Martinez is right to observe that, unlike Tunisia and Egypt, Algeria does not depend on tourist revenue, foreign aid or rent from the Suez Canal. To a very great extent its oil rent therefore makes it "immune to any pressure that the international community might exert". Like Saudi Arabia, it has loosened the purse strings in an effort to buy off dissenters, increasing civil servants' salaries in the bloated public sector. Having 200,000 well-compensated policemen doesn't hurt, either.
If there is one central criticism of this book, it is that the predominant focus on oil inevitably downplays other factors influencing the political and economic trajectories of Algeria, Libya and Iraq, particularly their history, society and culture and how these differ. It also downplays the question of political leadership and its many shortcomings in all three countries, especially, as Martinez accepts, because oil is no guarantee of either success or failure.
Readers may find the translation a little clunky at times, although this may be a feature of the early proofs rather than the finished version.

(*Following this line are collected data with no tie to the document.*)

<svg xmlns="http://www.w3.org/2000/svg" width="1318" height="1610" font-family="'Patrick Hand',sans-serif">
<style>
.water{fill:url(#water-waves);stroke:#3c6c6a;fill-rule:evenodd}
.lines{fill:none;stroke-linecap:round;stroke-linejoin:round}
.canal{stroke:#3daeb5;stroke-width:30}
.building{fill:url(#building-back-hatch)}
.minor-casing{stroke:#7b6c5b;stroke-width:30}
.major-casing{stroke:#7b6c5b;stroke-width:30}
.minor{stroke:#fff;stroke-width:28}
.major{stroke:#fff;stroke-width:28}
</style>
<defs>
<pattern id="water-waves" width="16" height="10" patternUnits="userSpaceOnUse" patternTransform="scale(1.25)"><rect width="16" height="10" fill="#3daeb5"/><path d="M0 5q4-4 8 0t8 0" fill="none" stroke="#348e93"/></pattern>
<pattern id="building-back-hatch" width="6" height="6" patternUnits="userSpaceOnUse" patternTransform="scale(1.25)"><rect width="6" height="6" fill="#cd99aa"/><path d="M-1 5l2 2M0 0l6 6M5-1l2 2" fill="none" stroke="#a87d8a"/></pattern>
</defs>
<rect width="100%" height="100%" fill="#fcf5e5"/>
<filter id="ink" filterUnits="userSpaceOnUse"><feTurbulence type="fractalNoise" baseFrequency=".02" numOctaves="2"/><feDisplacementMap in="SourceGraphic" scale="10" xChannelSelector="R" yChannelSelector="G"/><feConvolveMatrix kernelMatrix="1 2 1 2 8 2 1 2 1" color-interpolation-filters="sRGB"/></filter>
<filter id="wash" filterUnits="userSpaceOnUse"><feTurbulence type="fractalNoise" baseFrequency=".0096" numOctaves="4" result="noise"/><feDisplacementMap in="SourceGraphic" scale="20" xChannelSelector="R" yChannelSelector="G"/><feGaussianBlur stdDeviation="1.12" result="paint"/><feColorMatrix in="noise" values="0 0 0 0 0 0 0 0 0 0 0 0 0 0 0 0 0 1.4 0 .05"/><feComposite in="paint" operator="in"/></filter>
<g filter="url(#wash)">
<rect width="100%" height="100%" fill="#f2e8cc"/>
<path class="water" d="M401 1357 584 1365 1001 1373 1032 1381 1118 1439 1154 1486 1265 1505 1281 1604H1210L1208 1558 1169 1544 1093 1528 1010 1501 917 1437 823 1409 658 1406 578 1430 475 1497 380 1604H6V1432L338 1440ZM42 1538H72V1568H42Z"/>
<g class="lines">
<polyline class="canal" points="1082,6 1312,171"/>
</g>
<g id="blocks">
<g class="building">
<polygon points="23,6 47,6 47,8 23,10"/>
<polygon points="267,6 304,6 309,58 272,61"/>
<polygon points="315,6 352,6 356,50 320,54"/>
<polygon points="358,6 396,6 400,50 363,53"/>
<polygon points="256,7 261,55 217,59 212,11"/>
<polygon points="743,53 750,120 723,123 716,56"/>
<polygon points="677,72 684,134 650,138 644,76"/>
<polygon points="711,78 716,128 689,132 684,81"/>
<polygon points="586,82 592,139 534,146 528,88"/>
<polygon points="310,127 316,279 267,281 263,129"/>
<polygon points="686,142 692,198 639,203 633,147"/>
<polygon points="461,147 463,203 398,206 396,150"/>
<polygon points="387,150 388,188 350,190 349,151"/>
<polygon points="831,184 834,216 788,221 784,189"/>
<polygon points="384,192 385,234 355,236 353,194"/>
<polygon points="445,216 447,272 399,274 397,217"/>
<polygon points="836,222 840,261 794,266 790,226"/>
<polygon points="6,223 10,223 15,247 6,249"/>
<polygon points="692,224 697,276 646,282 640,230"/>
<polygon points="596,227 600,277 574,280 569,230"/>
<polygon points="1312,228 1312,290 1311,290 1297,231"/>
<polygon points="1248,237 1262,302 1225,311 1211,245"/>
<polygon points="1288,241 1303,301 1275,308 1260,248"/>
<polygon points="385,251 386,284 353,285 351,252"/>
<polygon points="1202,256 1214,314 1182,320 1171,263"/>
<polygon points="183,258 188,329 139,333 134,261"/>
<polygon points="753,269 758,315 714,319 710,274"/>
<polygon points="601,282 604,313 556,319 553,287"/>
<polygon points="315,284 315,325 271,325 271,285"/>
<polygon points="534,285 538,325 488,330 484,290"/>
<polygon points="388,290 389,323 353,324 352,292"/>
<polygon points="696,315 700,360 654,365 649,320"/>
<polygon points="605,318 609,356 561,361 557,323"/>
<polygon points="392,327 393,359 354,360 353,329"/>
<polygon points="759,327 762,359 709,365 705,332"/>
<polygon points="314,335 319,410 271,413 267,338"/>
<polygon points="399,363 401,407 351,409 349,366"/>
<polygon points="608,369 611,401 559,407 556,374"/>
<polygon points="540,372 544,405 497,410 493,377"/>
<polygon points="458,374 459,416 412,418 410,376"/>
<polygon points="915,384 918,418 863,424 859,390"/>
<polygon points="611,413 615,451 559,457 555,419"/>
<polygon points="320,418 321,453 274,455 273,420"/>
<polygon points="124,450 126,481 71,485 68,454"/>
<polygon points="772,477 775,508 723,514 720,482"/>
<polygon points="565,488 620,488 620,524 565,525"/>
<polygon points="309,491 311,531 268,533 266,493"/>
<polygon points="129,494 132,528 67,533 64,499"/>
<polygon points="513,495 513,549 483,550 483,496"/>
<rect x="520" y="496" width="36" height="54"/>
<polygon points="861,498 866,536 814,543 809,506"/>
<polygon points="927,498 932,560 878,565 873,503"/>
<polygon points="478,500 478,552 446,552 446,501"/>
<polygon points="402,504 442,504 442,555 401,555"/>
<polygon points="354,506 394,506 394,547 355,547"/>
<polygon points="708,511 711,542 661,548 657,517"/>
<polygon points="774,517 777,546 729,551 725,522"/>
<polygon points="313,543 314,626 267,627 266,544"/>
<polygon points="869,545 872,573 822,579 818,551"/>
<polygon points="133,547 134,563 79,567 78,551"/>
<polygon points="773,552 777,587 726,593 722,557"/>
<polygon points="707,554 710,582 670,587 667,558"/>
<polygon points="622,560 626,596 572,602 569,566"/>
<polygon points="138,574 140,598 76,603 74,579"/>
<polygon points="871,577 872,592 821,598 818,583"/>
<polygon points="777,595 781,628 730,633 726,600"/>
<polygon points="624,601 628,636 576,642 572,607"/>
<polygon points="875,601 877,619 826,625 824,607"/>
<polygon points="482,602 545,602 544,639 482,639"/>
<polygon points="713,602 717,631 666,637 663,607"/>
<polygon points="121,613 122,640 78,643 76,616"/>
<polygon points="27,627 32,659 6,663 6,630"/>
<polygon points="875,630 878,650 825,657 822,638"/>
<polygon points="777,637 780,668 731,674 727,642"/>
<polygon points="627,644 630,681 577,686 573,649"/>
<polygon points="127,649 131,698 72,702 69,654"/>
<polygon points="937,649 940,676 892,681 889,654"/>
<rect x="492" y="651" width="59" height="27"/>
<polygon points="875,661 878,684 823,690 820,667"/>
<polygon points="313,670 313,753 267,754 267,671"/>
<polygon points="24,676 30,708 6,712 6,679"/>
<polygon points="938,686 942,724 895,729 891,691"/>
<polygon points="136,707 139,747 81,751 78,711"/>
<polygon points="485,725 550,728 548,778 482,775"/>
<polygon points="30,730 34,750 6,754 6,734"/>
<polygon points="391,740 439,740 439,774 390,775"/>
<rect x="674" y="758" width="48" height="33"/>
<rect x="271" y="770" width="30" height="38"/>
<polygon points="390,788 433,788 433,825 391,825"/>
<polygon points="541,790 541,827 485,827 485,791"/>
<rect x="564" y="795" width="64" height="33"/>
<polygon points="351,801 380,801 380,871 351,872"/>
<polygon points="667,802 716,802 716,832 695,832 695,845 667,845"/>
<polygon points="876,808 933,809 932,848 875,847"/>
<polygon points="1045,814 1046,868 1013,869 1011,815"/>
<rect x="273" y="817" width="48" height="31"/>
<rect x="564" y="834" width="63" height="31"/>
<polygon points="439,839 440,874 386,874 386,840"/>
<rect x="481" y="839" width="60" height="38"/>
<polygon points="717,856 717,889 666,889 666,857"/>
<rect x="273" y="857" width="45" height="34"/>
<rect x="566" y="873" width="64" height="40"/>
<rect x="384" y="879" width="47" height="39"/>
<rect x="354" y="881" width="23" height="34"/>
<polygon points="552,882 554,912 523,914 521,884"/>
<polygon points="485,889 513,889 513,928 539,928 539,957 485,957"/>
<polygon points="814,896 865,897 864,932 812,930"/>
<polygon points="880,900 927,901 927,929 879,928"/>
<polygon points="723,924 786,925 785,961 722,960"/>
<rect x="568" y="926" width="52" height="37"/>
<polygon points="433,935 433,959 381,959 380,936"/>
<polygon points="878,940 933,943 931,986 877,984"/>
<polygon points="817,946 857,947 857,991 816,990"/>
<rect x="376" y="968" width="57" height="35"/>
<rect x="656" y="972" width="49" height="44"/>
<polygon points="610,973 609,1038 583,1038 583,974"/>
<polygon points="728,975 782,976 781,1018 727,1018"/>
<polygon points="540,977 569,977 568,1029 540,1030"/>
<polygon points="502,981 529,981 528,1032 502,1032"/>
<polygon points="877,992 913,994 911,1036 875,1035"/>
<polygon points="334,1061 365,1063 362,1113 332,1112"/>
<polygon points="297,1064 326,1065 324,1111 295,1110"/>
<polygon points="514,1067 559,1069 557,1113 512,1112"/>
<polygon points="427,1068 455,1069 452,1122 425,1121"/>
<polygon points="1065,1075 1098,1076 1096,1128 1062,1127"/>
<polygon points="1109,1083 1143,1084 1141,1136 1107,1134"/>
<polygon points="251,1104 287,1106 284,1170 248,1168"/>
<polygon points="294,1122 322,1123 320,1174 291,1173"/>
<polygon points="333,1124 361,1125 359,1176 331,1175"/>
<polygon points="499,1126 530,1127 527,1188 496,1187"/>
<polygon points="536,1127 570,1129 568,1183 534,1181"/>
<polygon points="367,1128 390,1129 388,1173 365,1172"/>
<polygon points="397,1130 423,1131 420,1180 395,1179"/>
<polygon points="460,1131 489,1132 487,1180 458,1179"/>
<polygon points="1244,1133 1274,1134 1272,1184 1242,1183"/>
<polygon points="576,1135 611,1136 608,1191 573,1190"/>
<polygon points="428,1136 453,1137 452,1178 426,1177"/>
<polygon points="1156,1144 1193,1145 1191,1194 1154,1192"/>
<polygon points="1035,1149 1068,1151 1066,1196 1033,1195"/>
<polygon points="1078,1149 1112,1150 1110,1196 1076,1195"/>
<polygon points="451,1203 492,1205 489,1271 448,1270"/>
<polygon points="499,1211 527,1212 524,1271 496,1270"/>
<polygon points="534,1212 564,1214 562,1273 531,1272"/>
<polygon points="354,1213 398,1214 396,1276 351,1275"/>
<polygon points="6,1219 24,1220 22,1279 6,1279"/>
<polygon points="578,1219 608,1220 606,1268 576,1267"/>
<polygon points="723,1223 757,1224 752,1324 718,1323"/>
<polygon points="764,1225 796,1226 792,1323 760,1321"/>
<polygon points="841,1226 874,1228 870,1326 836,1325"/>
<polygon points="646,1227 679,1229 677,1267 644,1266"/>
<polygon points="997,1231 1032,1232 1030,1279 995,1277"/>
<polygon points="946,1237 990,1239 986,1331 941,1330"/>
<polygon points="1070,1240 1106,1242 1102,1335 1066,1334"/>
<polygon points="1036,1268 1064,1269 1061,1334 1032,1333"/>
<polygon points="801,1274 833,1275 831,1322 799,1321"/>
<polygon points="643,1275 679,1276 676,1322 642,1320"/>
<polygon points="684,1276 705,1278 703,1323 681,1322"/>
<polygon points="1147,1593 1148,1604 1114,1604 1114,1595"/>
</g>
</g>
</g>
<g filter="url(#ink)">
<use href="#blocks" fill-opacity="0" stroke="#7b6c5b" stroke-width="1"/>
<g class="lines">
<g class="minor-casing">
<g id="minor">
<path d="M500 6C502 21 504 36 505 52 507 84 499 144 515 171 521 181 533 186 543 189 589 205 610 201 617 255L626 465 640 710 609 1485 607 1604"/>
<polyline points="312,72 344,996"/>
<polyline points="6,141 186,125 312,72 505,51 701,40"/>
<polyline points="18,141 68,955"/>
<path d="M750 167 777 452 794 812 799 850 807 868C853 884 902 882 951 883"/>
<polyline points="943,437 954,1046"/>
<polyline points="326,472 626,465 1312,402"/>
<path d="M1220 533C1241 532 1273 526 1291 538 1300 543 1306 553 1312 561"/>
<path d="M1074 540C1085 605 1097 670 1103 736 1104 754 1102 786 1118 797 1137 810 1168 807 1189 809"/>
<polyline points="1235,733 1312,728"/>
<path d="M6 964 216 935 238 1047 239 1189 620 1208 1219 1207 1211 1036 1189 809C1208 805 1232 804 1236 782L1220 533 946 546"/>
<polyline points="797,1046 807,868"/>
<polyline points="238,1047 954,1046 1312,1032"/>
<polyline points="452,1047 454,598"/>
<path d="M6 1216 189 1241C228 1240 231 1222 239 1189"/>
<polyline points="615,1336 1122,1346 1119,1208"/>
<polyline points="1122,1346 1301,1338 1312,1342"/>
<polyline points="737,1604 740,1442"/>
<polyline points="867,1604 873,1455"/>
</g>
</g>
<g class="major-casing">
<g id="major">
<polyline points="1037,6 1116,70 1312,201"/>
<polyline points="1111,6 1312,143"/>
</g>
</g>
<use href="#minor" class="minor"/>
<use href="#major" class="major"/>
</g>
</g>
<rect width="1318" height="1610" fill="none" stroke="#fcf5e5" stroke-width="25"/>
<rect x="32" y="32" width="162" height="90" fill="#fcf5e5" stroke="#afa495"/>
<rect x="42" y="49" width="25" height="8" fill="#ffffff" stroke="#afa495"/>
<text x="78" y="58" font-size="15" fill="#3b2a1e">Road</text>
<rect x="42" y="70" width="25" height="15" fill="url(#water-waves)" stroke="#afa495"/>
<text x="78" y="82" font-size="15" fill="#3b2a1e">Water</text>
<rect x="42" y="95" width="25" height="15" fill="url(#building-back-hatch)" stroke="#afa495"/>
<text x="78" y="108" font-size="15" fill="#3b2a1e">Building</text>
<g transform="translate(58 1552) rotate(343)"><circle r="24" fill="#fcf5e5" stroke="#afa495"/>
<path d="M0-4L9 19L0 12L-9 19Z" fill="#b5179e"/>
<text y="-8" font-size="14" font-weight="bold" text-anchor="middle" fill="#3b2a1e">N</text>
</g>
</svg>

One hopes that this is also true of occasional anachronisms such as the line, "like Qaddafi's regime, Bouteflika's Algeria has the means to resist the wave of democratic protest". Such carping aside, The Violence of Petro-dollar Regimes is a very welcome addition to the field of studies on political change in the Middle East and the formidable challenges awaiting a new generation of leaders.
After decades of dire leadership, improving governance will be perhaps the greatest challenge of the Arab Spring. Martinez concludes on a sombre note, wondering whether the democratic wave sweeping across the region will come up against - and, he intimates, be overcome by - "the violence of the oil rent". Let us hope that it does not.
Justin Marozzi is a senior adviser at Albany Associates. His history of Baghdad will be published by Penguin in 2013.